A minute later the former prisoners were outside in the hall. "Let's get at them," Lathe said briskly,
"and hope Mordecai got the armory open before they sealed it from downstairs. We'll need what's inside some of the nunchaku if we're going to get out of here."
Caine took a deep breath. "Whatever you've got in mind, I hate it already."

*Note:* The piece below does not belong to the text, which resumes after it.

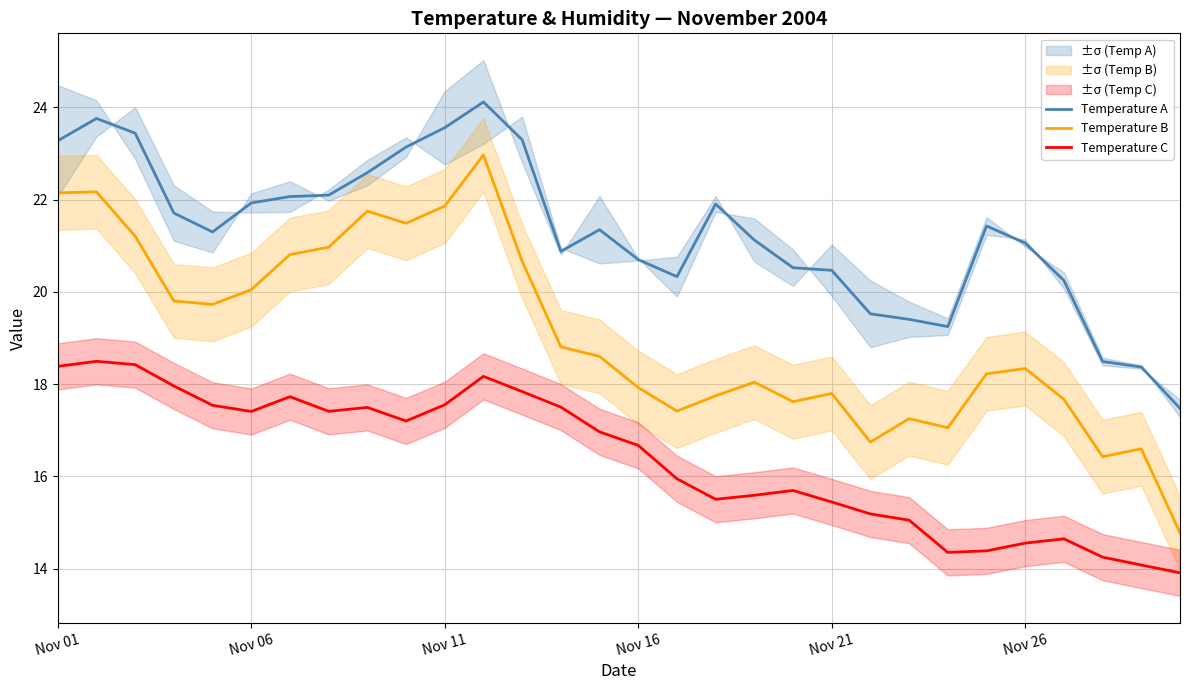

The Temperature A series shows 23.6 at Nov 11. True or false?

True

The comsquare almost smiled. "As it happens, Caine, the hard part is actually over. Help me make sure all the cameras and microphones are disabled and I'll tell you all about it."
—
"Well?" Major Eberly O'Dae demanded.
The man at the monitor bank shrugged helplessly. "I'm sorry, Major, but without vision and audio there's no way to tell for sure what's happening up there. All I can say is that there's no more running going on anymore—people are still walking around, but no one's running."
O'Dae cursed under his breath. So the fighting was over—or else had gone to a stalemate siege—and there was no way to tell which side was on top. Though it unfortunately wasn't too hard to make a good guess.
And General Quinn was square in the middle of it.
"You're sure they got into the armory?" he asked, wishing an instant later that he'd kept his mouth shut. It was at least the third time he'd asked that same question, and the others were bound to notice that.
There was a general shuffling of feet around the situation room, and the man at the monitors threw him an odd look before answering. "Yes, sir, quite certain. They haven't been fired yet, but the power-pack readings show several of the laser rifles have definitely been moved from the armory to other parts of the floor."